The GA is the engine of the GFS. This search algorithm methodology is based on the theory of evolution and survival of the fittest. Potential solutions are encoded in the algorithm and referred to as “chromosomes” or “strings.” Each of these chromosomes is then treated like an organism, and a population of these organisms is created. The organisms are evaluated over some “fitness” function and given a relative fitness value. “Breeding” occurs across the generation, favoring the more fit organisms, and a new generation is created. This process continues for some number of generations or until performance of the system has reached some predefined goal. For some problems, the desired, or even optimal, performance levels are known, and thus if the process reaches this level of performance, it can stop. However, most AI type problems cannot be handled in this manner, and instead some arbitrary number of generations for the run is determined as a function of both the solution space and the computational cost of running each generation.
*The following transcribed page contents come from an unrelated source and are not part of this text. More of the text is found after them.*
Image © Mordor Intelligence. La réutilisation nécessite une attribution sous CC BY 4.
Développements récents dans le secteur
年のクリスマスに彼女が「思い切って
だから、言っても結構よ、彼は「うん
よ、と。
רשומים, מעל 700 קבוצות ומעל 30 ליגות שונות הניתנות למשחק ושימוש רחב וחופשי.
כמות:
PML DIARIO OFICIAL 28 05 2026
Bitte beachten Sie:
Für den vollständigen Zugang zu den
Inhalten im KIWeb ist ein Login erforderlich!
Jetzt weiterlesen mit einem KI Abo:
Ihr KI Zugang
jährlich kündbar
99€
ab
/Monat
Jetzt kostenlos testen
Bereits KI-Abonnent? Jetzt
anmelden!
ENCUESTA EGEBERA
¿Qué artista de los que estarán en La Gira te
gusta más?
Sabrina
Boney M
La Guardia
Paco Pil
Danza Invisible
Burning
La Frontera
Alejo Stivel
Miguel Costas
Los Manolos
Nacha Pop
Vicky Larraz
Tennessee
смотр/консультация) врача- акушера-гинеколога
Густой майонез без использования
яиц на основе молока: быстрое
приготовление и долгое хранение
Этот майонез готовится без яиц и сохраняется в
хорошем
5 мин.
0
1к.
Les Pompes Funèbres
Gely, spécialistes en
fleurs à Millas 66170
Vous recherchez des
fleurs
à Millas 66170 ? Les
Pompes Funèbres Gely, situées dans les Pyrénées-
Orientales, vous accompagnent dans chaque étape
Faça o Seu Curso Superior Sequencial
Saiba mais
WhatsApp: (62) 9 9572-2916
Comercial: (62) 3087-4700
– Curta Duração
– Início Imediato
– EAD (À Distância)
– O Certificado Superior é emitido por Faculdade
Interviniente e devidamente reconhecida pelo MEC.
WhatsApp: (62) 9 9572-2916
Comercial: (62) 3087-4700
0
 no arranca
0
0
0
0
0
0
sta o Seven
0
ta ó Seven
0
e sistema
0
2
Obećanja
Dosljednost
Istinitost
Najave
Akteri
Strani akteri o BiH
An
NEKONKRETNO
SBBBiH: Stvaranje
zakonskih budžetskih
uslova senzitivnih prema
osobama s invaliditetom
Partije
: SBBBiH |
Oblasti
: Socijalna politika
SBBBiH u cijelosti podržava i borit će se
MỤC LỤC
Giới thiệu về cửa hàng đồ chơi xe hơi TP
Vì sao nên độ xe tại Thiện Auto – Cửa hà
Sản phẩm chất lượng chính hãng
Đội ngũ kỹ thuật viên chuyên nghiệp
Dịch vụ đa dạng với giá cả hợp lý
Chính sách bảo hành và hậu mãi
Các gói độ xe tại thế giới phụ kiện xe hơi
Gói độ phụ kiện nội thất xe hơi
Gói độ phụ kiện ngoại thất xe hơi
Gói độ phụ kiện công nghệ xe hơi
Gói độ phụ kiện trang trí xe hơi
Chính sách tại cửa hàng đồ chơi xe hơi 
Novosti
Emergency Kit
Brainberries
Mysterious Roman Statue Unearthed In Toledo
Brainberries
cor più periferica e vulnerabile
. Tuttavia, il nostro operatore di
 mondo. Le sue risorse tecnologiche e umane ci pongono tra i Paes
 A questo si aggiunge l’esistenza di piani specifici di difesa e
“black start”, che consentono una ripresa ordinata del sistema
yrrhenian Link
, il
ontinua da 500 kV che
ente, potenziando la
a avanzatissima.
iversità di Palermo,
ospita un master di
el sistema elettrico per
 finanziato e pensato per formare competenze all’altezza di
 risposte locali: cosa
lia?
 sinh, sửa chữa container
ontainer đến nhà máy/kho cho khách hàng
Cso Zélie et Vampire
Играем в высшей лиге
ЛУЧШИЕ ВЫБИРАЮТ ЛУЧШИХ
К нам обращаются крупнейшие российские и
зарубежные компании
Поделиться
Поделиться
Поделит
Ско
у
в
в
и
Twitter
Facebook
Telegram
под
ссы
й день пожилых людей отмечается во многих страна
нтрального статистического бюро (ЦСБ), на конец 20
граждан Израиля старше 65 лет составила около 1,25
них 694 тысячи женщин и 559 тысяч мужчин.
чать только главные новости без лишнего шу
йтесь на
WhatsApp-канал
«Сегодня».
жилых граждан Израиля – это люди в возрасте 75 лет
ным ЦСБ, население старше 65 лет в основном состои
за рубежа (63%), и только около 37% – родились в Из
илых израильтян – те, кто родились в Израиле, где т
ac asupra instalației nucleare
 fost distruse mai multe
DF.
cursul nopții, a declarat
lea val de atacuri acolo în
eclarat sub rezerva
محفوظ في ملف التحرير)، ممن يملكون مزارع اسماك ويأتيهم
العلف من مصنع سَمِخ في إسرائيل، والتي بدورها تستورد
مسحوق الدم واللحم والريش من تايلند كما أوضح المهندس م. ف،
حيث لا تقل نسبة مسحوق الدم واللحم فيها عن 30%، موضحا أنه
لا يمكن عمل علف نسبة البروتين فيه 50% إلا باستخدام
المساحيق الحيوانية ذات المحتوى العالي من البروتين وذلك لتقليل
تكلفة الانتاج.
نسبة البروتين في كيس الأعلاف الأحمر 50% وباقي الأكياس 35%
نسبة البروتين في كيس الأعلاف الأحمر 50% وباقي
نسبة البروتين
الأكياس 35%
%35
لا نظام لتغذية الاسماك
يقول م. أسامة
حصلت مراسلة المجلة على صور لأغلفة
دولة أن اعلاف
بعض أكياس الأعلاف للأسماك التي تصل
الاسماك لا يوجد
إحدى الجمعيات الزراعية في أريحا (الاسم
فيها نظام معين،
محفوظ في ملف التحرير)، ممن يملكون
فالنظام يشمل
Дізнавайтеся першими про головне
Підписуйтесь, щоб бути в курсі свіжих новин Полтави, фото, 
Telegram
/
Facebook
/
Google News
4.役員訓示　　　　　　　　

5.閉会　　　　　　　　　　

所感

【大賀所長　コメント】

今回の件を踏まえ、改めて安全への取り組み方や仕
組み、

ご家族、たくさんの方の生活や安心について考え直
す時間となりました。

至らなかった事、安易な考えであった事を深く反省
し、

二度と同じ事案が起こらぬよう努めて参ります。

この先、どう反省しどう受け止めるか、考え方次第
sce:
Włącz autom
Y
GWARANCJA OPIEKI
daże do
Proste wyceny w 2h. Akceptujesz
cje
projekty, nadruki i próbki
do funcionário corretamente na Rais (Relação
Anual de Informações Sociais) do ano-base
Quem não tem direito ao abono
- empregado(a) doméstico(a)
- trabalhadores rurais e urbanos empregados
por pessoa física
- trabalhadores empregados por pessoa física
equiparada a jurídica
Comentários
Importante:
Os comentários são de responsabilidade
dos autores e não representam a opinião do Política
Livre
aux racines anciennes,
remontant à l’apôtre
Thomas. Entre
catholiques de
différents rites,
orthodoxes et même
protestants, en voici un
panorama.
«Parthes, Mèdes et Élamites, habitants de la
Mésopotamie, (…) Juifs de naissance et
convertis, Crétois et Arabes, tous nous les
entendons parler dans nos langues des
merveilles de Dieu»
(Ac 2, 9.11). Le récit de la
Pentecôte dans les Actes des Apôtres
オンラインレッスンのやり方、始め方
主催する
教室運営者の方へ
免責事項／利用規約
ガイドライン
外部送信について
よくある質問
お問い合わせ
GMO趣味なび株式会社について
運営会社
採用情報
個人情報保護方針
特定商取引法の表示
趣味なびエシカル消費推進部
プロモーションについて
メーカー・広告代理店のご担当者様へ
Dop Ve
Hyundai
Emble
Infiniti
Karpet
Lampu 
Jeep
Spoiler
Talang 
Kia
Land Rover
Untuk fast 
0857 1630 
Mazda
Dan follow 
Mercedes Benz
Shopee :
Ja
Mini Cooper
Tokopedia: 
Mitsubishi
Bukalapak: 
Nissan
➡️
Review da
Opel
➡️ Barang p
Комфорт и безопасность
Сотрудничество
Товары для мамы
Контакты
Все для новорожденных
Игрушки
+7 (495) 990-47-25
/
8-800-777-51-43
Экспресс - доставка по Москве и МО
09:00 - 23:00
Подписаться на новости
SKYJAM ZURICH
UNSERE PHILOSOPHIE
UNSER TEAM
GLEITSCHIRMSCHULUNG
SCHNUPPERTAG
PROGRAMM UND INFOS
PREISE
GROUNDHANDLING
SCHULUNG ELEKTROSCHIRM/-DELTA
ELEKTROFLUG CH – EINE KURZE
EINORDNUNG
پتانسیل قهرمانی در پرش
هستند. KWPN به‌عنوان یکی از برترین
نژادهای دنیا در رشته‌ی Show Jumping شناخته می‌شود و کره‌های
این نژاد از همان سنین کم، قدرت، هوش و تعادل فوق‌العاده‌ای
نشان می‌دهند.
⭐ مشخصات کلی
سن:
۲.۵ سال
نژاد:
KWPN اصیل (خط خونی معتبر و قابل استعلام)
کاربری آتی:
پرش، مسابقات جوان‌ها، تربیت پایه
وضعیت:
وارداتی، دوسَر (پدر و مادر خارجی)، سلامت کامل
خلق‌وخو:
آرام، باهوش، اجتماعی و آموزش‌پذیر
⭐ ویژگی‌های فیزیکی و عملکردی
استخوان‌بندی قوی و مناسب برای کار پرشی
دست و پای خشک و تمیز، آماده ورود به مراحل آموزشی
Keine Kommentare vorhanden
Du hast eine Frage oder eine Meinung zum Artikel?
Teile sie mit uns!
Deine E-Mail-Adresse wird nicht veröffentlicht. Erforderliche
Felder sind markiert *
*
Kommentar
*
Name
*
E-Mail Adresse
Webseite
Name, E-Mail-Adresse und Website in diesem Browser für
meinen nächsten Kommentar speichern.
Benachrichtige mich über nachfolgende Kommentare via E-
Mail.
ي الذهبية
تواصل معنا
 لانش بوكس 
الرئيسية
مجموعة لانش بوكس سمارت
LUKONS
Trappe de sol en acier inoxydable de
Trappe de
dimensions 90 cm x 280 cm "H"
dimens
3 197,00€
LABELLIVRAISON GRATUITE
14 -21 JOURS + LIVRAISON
A multitude of GA software implementations exist. Some of the more popular commercial implementations are the GA implemented in MATHWORKS' Global Optimization Toolbox for the MATLAB® programming language (mathworks.com/help/gads/index.html) and Ward Systems Group's GENEHUNTER® (wardsystems.com/genehunter.asp). Many non-commercial implementations have been written in many different languages, each with its own built-in feature set. If properly designed, GAs can be effective in solving problems that have many local optima, or values that are better than similar solutions, but not quite the optimal, or best over the whole solution space. The types of problems GAs are employed to solve typically have a very simple fitness function, but GAs can have scalability issues when the complexity of each chromosome or organism becomes quite high.